In part, outdated training materials are to blame, Dimitris Tsingos, CEO of TalentLMS backer Epignosis, told HR Dive. "Many reported they were trained with videos and other material — sometimes 20 years old or more," he said. These older videos don't account for many aspects of modern society, including more the integration of technology in our lives and a deeply "digital-first" society thanks to COVID-19.
"Some people don't have that deep understanding of the digital world," Tsingos added. "Many psychological studies show that people are very polite with face-to-face conversation, but have completely different personalities behind a screen or keyboard." He said this boldness, referred to colloquially as "PC bravery," combined with pandemic-era stress may be compelling people to behave inappropriately.
For some, there's a lack of framework. Only 17 states require employers to conduct sexual harassment training. Of these, 11 require training for the public sector employees, and six states mandate training in both the public and private sectors: California, Connecticut, Delaware, Illinois, Maine and New York.
A complicated, deeply gendered understanding of sexual harassment also exists in the U.S. The TalentLMS and Purple Campaign report captured this by weighing definitions of harassment among men and women. For example, 92% of women surveyed said that unwanted physical contact counts as sexual harassment, compared to 78% of men survyed. Suggestive remarks were considered harassment by 88% of women and 69% of men; likewise, sexual jokes were frowned upon by 86% of women and 69% of men.
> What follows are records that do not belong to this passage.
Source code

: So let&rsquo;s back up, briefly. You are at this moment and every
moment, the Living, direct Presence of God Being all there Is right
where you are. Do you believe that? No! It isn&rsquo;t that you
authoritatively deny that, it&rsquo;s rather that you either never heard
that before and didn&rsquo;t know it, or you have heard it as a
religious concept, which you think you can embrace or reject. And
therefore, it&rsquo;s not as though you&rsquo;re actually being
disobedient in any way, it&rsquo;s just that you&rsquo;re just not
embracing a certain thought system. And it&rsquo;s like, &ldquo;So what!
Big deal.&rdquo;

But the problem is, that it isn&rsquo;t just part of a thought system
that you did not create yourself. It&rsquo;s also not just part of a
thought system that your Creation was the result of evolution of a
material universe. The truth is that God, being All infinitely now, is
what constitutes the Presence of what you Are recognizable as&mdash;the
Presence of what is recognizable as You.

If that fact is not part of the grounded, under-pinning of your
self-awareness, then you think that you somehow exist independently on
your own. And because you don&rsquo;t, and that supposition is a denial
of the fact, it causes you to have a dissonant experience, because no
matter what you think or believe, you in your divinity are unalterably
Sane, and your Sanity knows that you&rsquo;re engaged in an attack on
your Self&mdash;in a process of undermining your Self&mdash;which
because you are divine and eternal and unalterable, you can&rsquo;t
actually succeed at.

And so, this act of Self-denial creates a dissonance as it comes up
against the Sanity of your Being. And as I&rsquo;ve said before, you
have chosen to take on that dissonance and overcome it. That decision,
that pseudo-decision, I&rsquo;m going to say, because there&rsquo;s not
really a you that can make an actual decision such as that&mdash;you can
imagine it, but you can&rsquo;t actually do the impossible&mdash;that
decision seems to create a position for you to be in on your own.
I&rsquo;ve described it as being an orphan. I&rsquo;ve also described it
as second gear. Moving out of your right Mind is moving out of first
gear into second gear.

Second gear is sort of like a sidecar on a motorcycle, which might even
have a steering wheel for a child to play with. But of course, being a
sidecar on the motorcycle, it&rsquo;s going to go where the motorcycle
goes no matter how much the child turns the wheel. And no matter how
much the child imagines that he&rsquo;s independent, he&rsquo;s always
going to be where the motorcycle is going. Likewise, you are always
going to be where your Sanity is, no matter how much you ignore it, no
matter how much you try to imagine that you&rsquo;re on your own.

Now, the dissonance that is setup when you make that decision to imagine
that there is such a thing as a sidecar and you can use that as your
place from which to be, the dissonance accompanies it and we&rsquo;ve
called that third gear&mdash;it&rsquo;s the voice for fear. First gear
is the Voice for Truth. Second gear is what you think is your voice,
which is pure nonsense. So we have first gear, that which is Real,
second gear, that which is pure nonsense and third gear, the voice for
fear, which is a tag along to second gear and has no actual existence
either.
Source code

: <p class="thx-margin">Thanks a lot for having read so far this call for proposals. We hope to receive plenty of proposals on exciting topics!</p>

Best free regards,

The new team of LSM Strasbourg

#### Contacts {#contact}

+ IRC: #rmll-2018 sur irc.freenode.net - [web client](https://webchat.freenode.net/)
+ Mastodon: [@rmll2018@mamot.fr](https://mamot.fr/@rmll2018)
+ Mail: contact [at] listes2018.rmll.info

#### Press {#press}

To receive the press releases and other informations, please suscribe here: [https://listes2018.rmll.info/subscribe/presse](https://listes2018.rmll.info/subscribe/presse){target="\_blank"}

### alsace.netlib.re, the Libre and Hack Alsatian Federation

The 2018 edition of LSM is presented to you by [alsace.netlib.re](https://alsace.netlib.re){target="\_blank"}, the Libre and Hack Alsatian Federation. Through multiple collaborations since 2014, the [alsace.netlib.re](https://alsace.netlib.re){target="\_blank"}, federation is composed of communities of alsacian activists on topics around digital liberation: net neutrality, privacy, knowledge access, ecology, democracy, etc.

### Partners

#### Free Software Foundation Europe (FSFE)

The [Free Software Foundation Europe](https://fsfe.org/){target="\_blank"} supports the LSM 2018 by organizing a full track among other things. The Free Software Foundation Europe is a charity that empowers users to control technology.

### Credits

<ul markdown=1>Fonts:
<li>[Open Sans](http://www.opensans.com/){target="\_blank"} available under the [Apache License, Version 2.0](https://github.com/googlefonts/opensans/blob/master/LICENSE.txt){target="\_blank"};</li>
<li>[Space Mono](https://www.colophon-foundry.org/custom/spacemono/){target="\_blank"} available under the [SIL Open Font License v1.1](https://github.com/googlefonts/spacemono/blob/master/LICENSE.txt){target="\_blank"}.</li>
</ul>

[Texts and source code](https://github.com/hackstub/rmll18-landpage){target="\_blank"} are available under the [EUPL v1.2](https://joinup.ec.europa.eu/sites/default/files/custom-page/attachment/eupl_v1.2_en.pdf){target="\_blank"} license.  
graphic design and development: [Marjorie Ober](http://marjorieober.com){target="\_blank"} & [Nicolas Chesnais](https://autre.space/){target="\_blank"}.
Additionally, 73% of women surveyed said comments regarding someone's gender identity and expression were sexual harassment, compared to 47% of men. "The very definition or the very understanding of sexual harassment has changed," Tsingos said. "All the [old] material does not really account for diversity and equity for non-binary people."
LGBTQ-specific sexual harassment is a well-documented phenomenon. Findings from the Human Rights Campaign's seminal report, A Workplace Divided, illustrate this in depth. One in five LGBTQ workers told HRC that co-workers suggested they should dress more feminine or masculine. Additionally, 18% of LGBTQ workers surveyed said a co-worker had made sexually inappropriate comments to them "because their coworker thought their sexual orientation of gender identity made it OK."
LGBTQ women are often targets for harassment, according to data from McKinsey's Women in the Workplace report. Not only do bisexual women experience more microaggressions than their straight counterparts, but LGBTQ women are about twice as likely to feel pressure to "play along with sexual discussion, humor, or actions" than straight women and LGBTQ men.
Additionally, more than half of LGBTQ women surveyed said they had experienced sexual harassment over the course of their career — more than straight women and almost twice as much as LGBTQ men.
Tsingos' main piece of advice for CHROs? Be proactive.
"The old style was reactive. You know: 'Something happened. We need something, so nobody reports this guy again.' More or less," Tsingos said. "Now, we need a proactive approach we need to prevent sexual harassment from from happening. And very importantly with the right sexual harassment training, people feel more comfortable, they feel safe, they feel welcome to the organization — no matter what their sexual identity is."